Skip to content

twardoch/vid2captionsai

Repository files navigation

vid2captionsai

vid2captionsai is a Python-based command-line tool designed to enhance your workflow with captions.ai, a platform for generating stylish, animated captions for your video content.

While captions.ai excels at burning subtitles directly into your video, vid2captionsai empowers users who seek greater control over the final subtitle integration. It helps you obtain the captions as a separate video layer with a transparent background. This allows you to import the captions into your preferred video editing software, where you can freely scale, position, trim, and composite them over your original footage exactly as you envision.

Who is this for?

This tool is for content creators, video editors, and anyone using captions.ai who wants:

  • More flexibility in how captions are integrated into their final video.
  • To use professional video editing software to fine-tune the appearance and timing of captions alongside other video elements.
  • To maintain a non-destructive editing workflow, keeping subtitles as a separate, manageable layer.

Why is it useful?

vid2captionsai bridges the gap between captions.ai's automated subtitle generation and the detailed control offered by video editing suites. The key benefits are:

  • Control: You get the animated subtitles as a standalone element.
  • Flexibility: Overlay, resize, and reposition subtitles in your video editor.
  • Quality: The mask command outputs to Apple ProRes 4444, a professional codec that supports alpha transparency, ensuring high-quality subtitles.
  • Workflow Integration: Fits smoothly into a standard video editing process.

Installation

Prerequisites

  • Python 3.10 or higher (for Python installation method).
  • ffmpeg and ffprobe: vid2captionsai bundles ffmpeg and ffprobe using static-ffmpeg, so you typically don't need to install them separately. However, if you have a specific version you'd like to use, ensure it's in your system's PATH or provide the path when using vid2captionsai programmatically.

Option 1: Download Pre-built Binary (Recommended)

Download the latest binary for your platform from the releases page:

  • Linux: vid2captionsai-linux-x64
  • Windows: vid2captionsai-windows-x64.exe
  • macOS: vid2captionsai-macos-x64

Make the binary executable (Linux/macOS):

chmod +x vid2captionsai-linux-x64
./vid2captionsai-linux-x64 --help

Option 2: Install from PyPI

To install the latest stable version from PyPI:

python3 -m pip install --upgrade vid2captionsai

Option 3: Development Version

To install the latest development version directly from GitHub:

python3 -m pip install --upgrade git+https://github.com/twardoch/vid2captionsai

Usage

vid2captionsai operates in a two-step process:

  1. blank command: Create a blank video with the audio from your original video. This blank video is then uploaded to captions.ai.

### [Set of tasks]
1. Using the vid2captionsai page, decide whether each statement agrees with it. Answer yes or no, and quote the words that settle it.
(a) The mask command produces Apple ProRes 4444 output.
(b) Python 3.8 is enough for the Python installation method.
(c) ffmpeg always has to be installed separately.
2. Answer these questions from the vid2captionsai page.
(a) Which installation option is marked as recommended?
(b) What is the name of the binary for Windows?
(c) What does the blank command create?
The items that come next are not needed.

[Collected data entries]
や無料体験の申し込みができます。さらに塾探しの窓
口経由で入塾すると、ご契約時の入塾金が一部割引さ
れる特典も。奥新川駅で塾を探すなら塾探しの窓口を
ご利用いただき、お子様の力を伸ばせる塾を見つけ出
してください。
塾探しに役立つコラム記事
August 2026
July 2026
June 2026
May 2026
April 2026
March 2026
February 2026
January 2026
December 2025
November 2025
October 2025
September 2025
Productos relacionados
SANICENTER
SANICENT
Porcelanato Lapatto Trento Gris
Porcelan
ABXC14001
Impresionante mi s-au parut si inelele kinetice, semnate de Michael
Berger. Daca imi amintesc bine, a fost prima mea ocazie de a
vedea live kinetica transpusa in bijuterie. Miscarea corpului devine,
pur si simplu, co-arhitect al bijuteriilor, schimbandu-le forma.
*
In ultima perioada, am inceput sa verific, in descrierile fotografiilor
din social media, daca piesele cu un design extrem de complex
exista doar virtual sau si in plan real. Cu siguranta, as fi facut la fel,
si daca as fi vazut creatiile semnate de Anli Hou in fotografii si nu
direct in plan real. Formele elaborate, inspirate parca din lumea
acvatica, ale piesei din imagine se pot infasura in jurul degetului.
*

---

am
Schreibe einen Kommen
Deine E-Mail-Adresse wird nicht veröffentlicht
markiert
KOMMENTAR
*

### [Answers to this exercise]
1.
(a) Yes: "The mask command outputs to Apple ProRes 4444, a professional codec that supports alpha transparency"
(b) No: "Python 3.10 or higher (for Python installation method)."
(c) No: "vid2captionsai bundles ffmpeg and ffprobe using static-ffmpeg, so you typically don't need to install them separately."

2.
(a) Option 1, Download Pre-built Binary.
(b) vid2captionsai-windows-x64.exe
(c) A blank video with the audio from your original video.